Many observers will remember the end of the impeachment story. First the Senate’s refusal to hear witnesses in connection with the charges against Trump, and then impeachment supporters were unable to get 50, let alone the 67 required votes; only one senator broke ranks with the Republican establishment: Mitt Romney. Some experts, such as Ian Bremmer, have already suggested that Romney should be considered the leader of the Republican Party, since he advocated the Senate exercising the judicial role assigned to it. The symbolism of Trump’s refusal to shake hands with Nancy Pelosi, Speaker of the House of Representatives, will be remembered, as well as the response of the latter, who publicly tore up the text of the president’s annual message to Congress the day before the Senate voted to acquit him.
Everyone loses except Trump. The Democrats not only lost the fight for impeachment, like the earlier Mueller investigation, but lost ingloriously, in disgrace. Since the days of Hillary Clinton, who blamed Vladimir Putin for her defeat in 2016, Democrats have not learned how to lose with dignity. The Republicans showed reluctance in understanding the essence of what Trump stood accused of, and voted on a clan-tribal basis, demonstrating their willingness to support any member of the same party in the White House.
Some experts blame Russia for the oligarchy, and not without a reason, but in the American system, the merging of the oligarchy with the structures of political power, has deeper and more ancient roots. Oligarchic groups, separated by competitive interests, are alienated from society. Elections have become a means of consolidating the interests of the oligarchy, and the American economy has become a globally operating military-industrial complex with the transfer of production of services and consumer goods outside the country. At the same time, while understanding the ideological significance of the topic, the elites swear by the ideas of democracy and assure the Americans that God has chosen them and blessed their global mission. The Cold War and the triumphal march of the United States after its end helped to conceal the contradictions between the elite and society.
Now these contradictions have appeared on the surface, and in an extremely aggravated form. The figure of Donald Trump, also a representative of the oligarchic group, has a considerable symbolic significance. In American presidential history, it is difficult to name a person with such a strong combination of egocentrism, lack of professionalism, and a willingness to defame any of his critics. The prophecies of Russian thinkers about the coming triumph of a boor in Russia and Europe, it seems, turned out to be relevant for America.
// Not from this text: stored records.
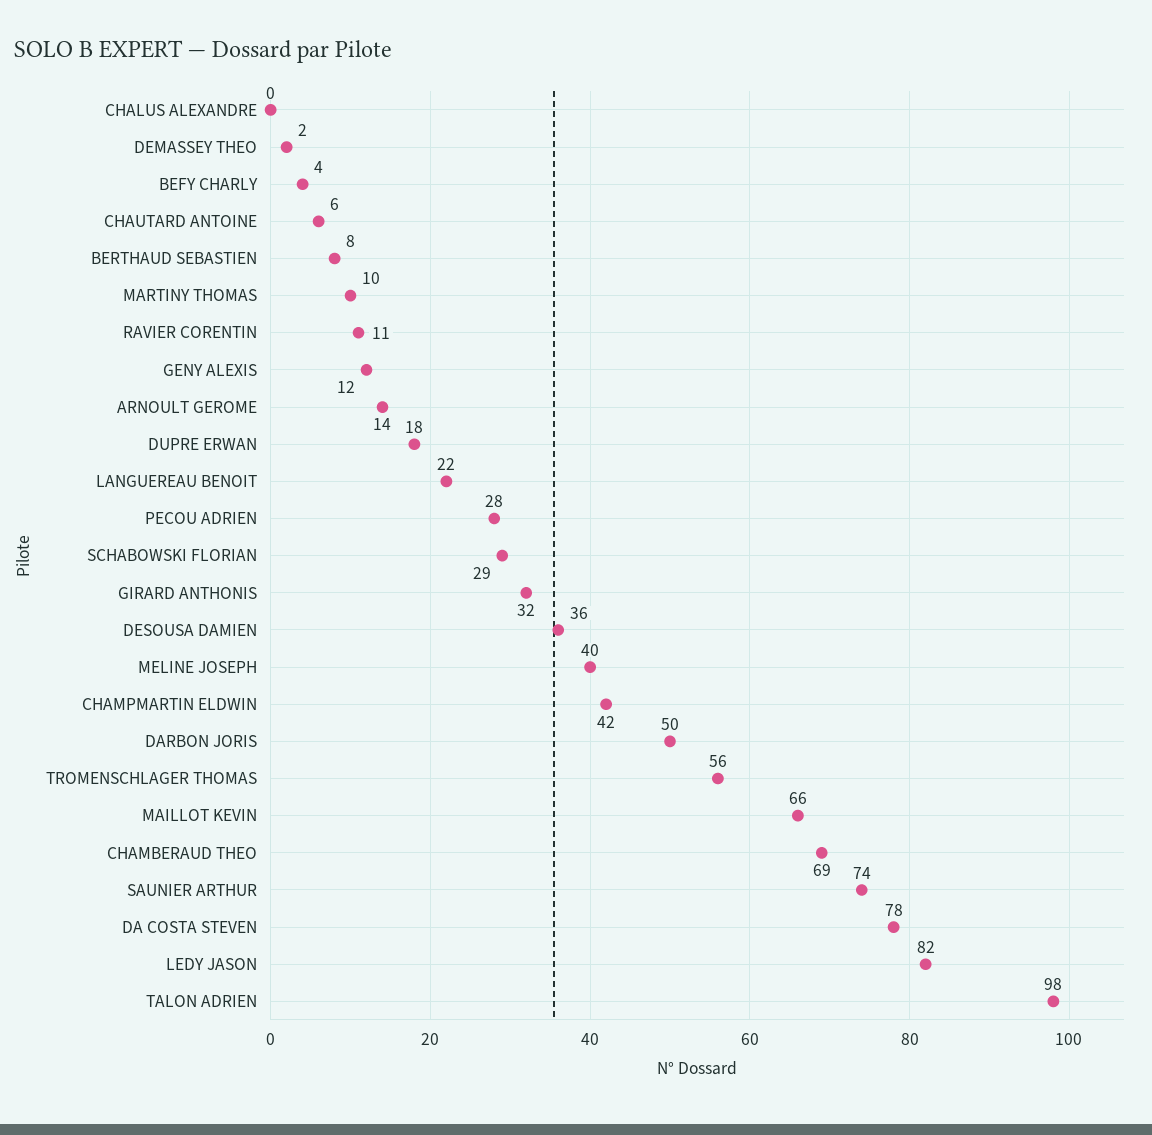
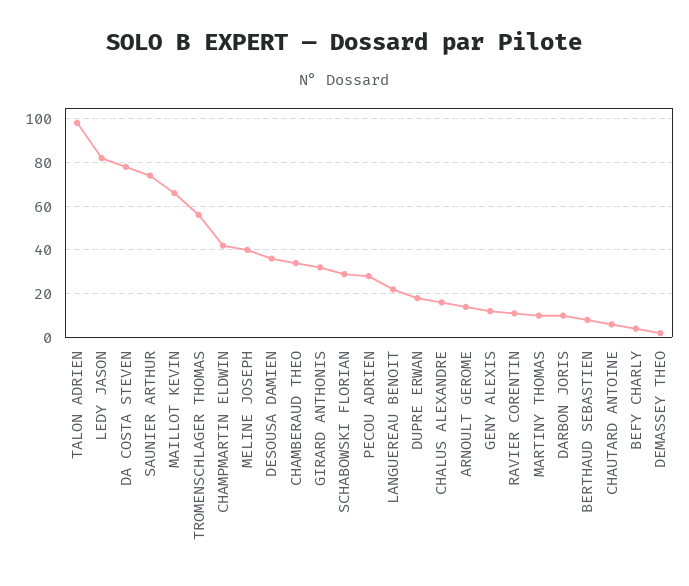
  {
-   "CHALUS ALEXANDRE": 0,
+   "CHALUS ALEXANDRE": 15,
    "DEMASSEY THEO": 2,
    "BEFY CHARLY": 4,
    "CHAUTARD ANTOINE": 6,
    "BERTHAUD SEBASTIEN": 8,
    "MARTINY THOMAS": 10,
    "RAVIER CORENTIN": 11,
    "GENY ALEXIS": 12,
    "ARNOULT GEROME": 14,
    "DUPRE ERWAN": 18,
    "LANGUEREAU BENOIT": 22,
    "PECOU ADRIEN": 28,
    "SCHABOWSKI FLORIAN": 29,
    "GIRARD ANTHONIS": 32,
    "DESOUSA DAMIEN": 36,
    "MELINE JOSEPH": 40,
    "CHAMPMARTIN ELDWIN": 42,
-   "DARBON JORIS": 50,
+   "DARBON JORIS": 10,
    "TROMENSCHLAGER THOMAS": 56,
    "MAILLOT KEVIN": 66,
-   "CHAMBERAUD THEO": 69,
+   "CHAMBERAUD THEO": 35,
    "SAUNIER ARTHUR": 74,
    "DA COSTA STEVEN": 78,
    "LEDY JASON": 82,
    "TALON ADRIEN": 98
  }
The emergence of internal contradictions became possible also due to a noticeable decrease in the role of America in the world. Its adventurous foreign policy (Yugoslavia, Iraq, Libya, etc.), as well as the rise of China and other non-Western powers, contributed to the aggravation of the crisis of the oligarchic system. But today, the idea of the global spread of democracy that dominates the political class does not enjoy widespread support in society. This is partly why both political parties are in crisis; their leadership is not ready to change. Is it surprising that, against this background, many refuse to perceive Trump as the worst option, as evidenced by a marked increase in his ratings.
The current election campaign cannot only resolve, but aggravate the crisis of the oligarchy and the alienation of society. The impeachment defeat highlights the benefits of Trump in the election race. He is the current president, demonstrating to voters certain economic and foreign policy achievements, including an important deal with China. In addition, he is a president whom the Democrats twice, and unsuccessfully, tried to remove from office. Trump will repeatedly recall to the Democrats that on his side is the verdict of the law, and on their side is revenge and a thirst for power.
At the same time, the Democrats themselves have not yet nominated a single strong candidate. It is not clear who exactly will get the nomination, but every one of the contenders has serious shortcomings. Biden is too self-confident and vulnerable in connection with the role of his son and himself in Ukraine. Sanders and Warren may be perceived as too radical. Many see the talented young Pete Buttigieg as an insufficiently experienced idealist politician, a kind of white Barack Obama. Less time is left for the ideological consolidation of the Democrats, so a lot of bets are likely to be made again on slandering Trump and showing surprises from his biography.